旧制浦和高等学校理科に入学した三人のその後の人生

 筆者が知る東京生まれの井伊浩市は1931年(昭和6年)6月1日生れ。熊井啓の一学年下であり、二戸左登志と同じ旧制浦和高等学校の理科にいた。二戸左登志と井伊好蔵は旧制浦和高等学校の理科に同時期に在籍していた。このころ旧制浦和高等学校の理科で在籍していたのがこれも筆者が知る大嶋太朗。大嶋太朗は1929年3月31日生れ。旧制群馬県立太田中学校4年修了で1945年4月に旧制浦和高校在学中に理科に入学。1947年に旧制浦和高校文科一年二組に転科してもう一度一年生として勉学した。経歴書には二組とある。一組が英語の甲で二組はドイツ語の乙であると想定される。二戸左登志、大嶋太朗、井伊浩市の三名は筆者が知る人であり前二者は大学の教員、三人目は技術官僚。大嶋太朗は旧制高等学校で理科から文科に転科、二戸左登志は旧制高等学校を放校処分となって、新制の東京大学の文科に入学した。
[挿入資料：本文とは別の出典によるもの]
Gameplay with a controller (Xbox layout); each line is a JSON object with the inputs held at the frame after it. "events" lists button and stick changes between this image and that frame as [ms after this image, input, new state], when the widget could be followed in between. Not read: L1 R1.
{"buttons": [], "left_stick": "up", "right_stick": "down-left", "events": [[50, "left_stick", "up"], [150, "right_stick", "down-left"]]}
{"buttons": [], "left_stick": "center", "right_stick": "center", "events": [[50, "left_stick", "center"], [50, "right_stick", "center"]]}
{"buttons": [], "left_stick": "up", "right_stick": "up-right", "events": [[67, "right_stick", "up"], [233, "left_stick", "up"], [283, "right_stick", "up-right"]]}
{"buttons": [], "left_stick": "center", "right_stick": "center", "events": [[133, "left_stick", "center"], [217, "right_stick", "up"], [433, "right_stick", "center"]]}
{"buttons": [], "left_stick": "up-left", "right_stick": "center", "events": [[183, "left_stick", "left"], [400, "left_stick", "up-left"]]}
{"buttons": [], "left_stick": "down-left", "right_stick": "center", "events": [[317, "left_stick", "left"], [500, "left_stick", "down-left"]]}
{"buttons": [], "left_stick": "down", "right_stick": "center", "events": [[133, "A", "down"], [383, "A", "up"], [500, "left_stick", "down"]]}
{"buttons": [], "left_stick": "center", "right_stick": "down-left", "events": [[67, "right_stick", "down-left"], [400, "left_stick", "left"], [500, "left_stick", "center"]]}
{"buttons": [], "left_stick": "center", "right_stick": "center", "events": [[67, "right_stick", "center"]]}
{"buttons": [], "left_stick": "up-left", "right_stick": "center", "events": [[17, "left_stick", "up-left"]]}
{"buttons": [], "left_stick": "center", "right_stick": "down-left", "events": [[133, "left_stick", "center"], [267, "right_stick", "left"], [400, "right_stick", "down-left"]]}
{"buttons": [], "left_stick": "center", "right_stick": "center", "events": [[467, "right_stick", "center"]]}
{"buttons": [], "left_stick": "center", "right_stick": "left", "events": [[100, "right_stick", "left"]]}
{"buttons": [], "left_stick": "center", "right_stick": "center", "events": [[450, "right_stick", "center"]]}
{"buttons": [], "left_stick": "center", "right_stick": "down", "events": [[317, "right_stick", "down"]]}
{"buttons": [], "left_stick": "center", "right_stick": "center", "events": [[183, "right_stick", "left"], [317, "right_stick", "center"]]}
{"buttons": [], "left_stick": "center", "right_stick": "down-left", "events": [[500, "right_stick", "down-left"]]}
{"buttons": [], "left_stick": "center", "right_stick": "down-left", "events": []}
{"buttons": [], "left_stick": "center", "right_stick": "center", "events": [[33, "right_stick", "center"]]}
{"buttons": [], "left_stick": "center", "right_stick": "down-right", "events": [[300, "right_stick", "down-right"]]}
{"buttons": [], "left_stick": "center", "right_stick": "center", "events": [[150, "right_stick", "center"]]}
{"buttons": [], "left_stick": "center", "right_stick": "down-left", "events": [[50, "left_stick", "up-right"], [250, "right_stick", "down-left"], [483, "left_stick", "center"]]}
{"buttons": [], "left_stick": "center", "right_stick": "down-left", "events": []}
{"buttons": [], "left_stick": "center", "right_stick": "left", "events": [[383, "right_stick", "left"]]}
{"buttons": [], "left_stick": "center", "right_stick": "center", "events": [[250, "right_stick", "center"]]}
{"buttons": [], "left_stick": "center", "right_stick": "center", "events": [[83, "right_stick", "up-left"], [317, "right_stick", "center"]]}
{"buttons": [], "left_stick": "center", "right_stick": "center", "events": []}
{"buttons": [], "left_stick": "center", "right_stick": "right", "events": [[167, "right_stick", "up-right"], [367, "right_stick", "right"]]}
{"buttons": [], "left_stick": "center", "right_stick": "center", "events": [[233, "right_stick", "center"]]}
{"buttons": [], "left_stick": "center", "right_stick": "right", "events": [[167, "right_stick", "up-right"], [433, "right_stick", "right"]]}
これも一つの転科である。転科によって一年生をもう一でやり直した大嶋太朗。落第で一年留年した二戸左登志。これより遅れて旧制浦和高校在学中に理科に入学した井伊浩市の三人であった。大嶋太朗は4年修了で入学、しかも3月31日生れであるから、同じ年齢でも二学年の得があることになる。一年の遅れなど気にならない。大嶋太朗は就学年限三年の旧制の東京大学法学部政治学科に進み、二戸左登志は就学年限四年の新制の東京大学経済学部に進んだ。井伊浩市は就学年限四年の新制の東京大学理科一類から工学部応用物理学科に進んだ。筆者は『官僚国家と地方自治』があり、講義を受けるのが一人ということもある大嶋太朗の授業に出ていた。法学部を終えて経済学部に学士入学するときの推薦状には大嶋太朗の名前が書かれていた。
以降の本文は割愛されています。